いっそ大声で名前を呼ぼうかと馬鹿なことを考えていると、突然耳元で
リィンッ
と鈴の音が響いた。
「?」
周りを見回しても鈴らしきものはない。だが、ある方向を見るとリンッと鈴の音が鳴り、私は警戒しながらその方向へ進む。
まさかとは思うが・・・
『パパンにおっきな幸運をっ』
出がけに告げたシャナの言葉が思い起こされる。
あの子は黒髪黒目、同じ色を持つ高魔力保持者だ。
だから、ひょっとしたらそんなこともあるかもしれないが、無意識に高位魔法を使えたりするものなのか…?
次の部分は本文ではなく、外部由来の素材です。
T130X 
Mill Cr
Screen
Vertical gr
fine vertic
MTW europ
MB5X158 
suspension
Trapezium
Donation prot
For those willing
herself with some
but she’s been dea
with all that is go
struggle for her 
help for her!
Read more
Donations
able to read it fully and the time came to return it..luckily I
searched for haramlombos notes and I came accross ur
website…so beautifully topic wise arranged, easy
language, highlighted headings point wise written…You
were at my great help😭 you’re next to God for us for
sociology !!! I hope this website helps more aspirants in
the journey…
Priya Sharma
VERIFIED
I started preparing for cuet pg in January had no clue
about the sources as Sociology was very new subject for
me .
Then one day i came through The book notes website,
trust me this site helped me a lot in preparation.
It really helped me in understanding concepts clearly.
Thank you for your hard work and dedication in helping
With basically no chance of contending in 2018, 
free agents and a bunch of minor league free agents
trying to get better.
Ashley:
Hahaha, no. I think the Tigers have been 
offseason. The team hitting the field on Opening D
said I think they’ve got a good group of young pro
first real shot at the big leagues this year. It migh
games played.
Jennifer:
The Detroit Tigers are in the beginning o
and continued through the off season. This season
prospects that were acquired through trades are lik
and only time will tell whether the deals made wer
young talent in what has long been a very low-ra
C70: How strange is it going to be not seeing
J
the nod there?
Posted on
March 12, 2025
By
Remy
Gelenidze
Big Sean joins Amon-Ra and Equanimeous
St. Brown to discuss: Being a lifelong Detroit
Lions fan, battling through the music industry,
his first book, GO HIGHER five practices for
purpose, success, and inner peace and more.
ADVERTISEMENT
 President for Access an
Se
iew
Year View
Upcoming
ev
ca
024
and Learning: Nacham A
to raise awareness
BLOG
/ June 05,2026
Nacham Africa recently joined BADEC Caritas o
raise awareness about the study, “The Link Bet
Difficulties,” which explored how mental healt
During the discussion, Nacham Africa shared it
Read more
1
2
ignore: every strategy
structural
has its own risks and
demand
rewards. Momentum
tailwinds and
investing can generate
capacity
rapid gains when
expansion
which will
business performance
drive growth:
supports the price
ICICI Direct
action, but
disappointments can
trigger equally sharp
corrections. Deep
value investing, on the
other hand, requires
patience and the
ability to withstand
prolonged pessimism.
リンリンと鈴の音が騒がしくなり、私は一番うるさく聞こえる方向の茂みに向けて声をかけた。
「フリードリヒ、いるか?」
半信半疑で声をかける。
この鈴の音が敵の罠である可能性の方が高いからだ。
だが…
「…アルバートか?」
掠れた声が響き、私は茂みの中へと飛び込んだ。
森の茂みを超えると、そこには地面の裂け目があり、赤い髪に蒼い瞳のくたびれた様子の男が座り込んでいた。
フリードリヒだ。
私はその存在にほっと息を吐き、手を差し出す。
「仲間は?」
「何人かは逃がした。囮になったが敵が多くて動けなくなってな。よくここがわかったな」
私は苦笑すると、彼を肩に担いで走り出す。
人一人くらい担いで逃げるのは造作もない。
「帰ったら感謝しないとな。私もお前も天使に救われたようだ」
フリードリヒは何のことかと首を傾げたが、私は答えなかった。
まさか、3歳の子供が、無意識に人の運気を目的のために一時的に上げるという『幸運の鈴』と言う名の高位魔法を使ったとは言えなかったからだ。
なんにせよ、おかげでフリードリヒは命を救われ、私は人を殺さずに済んで助かった。
帰ったらシャナをたくさん抱きしめてやろう。
私はそう誓い、足を速めたのだった。